▸ Цель задания
Проверьте по тексту о русской армии в 1915 году, верны ли утверждения ниже. На каждое ответьте «да» или «нет» и дословно приведите слова текста, которые это решают.
1. Генерал А. И. Спиридович считал Николая Николаевича величиной деловой, а не декоративной.
2. Генерал Н. Н. Янушкевич жаловался В. А. Сухомлинову на рост пораженческих настроений на фронте уже в декабре 1914 г.
3. Князь И. А. Кудашев отправил свое сообщение С. Д. Сазонову из Варшавы.

▸ Текст для чтения
================================

В 1915 г. стены крепости еще крепко стояли, но гарнизон уже начинал нервничать. Прежде всего, нервничал комендант. Верховный главнокомандующий был весьма далек от идеала полководца, описанного его более удачливым противником: «На полководца рушится многое, и он должен иметь крепкие нервы. Непосвященный человек слишком легко начинает представлять себе, что на войне идет все так, как будто решается арифметическая задача с определенными данными. Но война представляет собой все что угодно, только не математическую задачу. Война есть двусторонняя борьба могучих и неведомых физических и духовных сил, и она становится тем труднее, чем больше превосходство сил противника над нашими. Война – работа с людьми различного характера и мыслящих по-своему. Только воля полководца образует неподвижный полюс»106. Создать такой полюс воля Верховного главнокомандующего не могла. «Николай Николаевич, – отмечал генерал А. И. Спиридович, – был величина декоративная, а не деловая»107. Между тем чрезвычайно тяжелое положение, в котором оказались русские армии, требовало отнюдь не декоративного руководителя. Во время Великого отступления 1915 г. Верховный главнокомандующий часто терялся, поддаваясь настроению момента. Штаб тоже не знал, что делать, ссылаясь на недостаток снарядов и оружия.

«При таких условиях инициатива не перейдет в наши руки и не может перейти. – сообщал С. Д. Сазонову князь И. А. Кудашев из Барановичей 31 мая (13 июня) 1915 г., – как мне сказал на днях Данилов, стратегия может быть теперь совсем упразднена, так как мы ничего предпринять не можем. Единственным занятием наших войск может быть – отбиваться чем можем, как можем и где можем. Надежда только на утомление самих германцев, на случай и на Св. Николая Чудотворца»108. Через месяц после этого начальник штаба Ставки все свои надежды связывал с оставлением Варшавы и сокращением фронта: «А там, как выражается Янушкевич, что Бог пошлет»109. Ставка опасалась высоких потерь, которые несли плохо обученные войска. «Если так будет продолжаться, – писал один из ее сотрудников, – то наша армия представит из себя не что иное, как одетую в военную форму плохо вооруженную толпу»110. Уже в декабре 1914 г. начальник штаба Верховного главнокомандующего генерал Н. Н. Янушкевич жаловался В. А. Сухомлинову на рост пораженческих настроений на фронте: «Много людей без сапог отмораживают ноги, без полушубков или телогреек начинают сильно простуживаться. В результате там, где перебиты офицеры, начались массовые сдачи в плен, иногда по инициативе прапорщиков. «Чего нам дохнуть голодными и холодными, без сапог, артиллерия молчит, а нас бьют, как куропаток. У немцев лучше. Идем»111.

================================

▸ Показанный материал
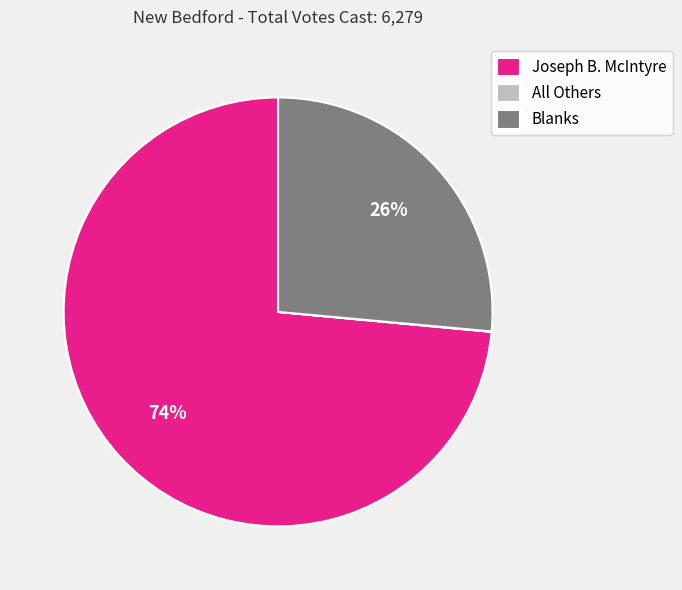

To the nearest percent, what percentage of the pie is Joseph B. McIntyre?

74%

================================

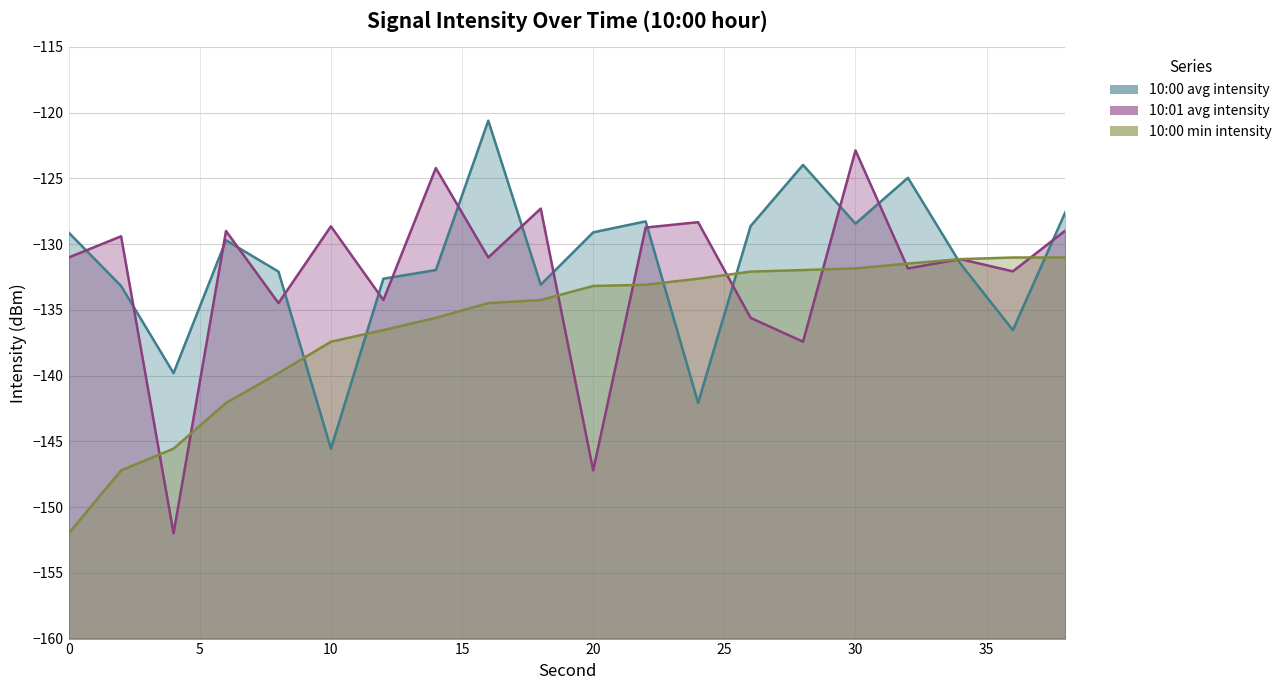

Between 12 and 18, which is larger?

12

================================

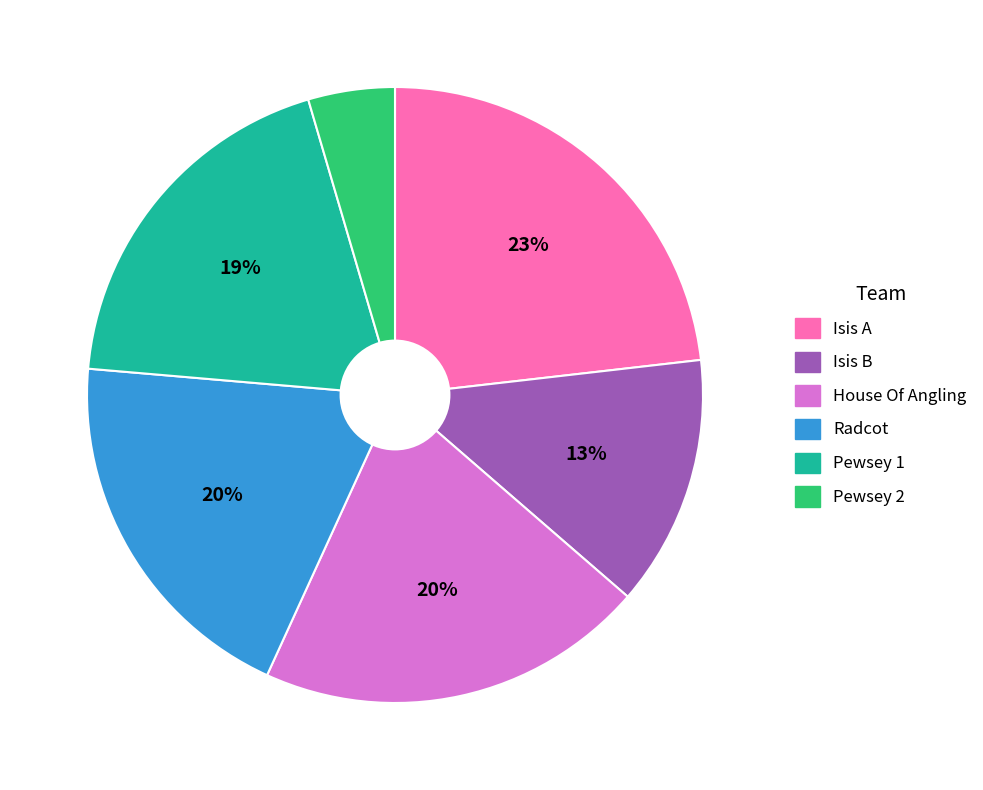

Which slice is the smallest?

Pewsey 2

================================

▸ Поле ответа
1. Нет: «был величина декоративная, а не деловая».
2. Да: «Уже в декабре 1914 г. начальник штаба Верховного главнокомандующего генерал Н. Н. Янушкевич жаловался В. А. Сухомлинову на рост пораженческих настроений на фронте».
3. Нет: «сообщал С. Д. Сазонову князь И. А. Кудашев из Барановичей».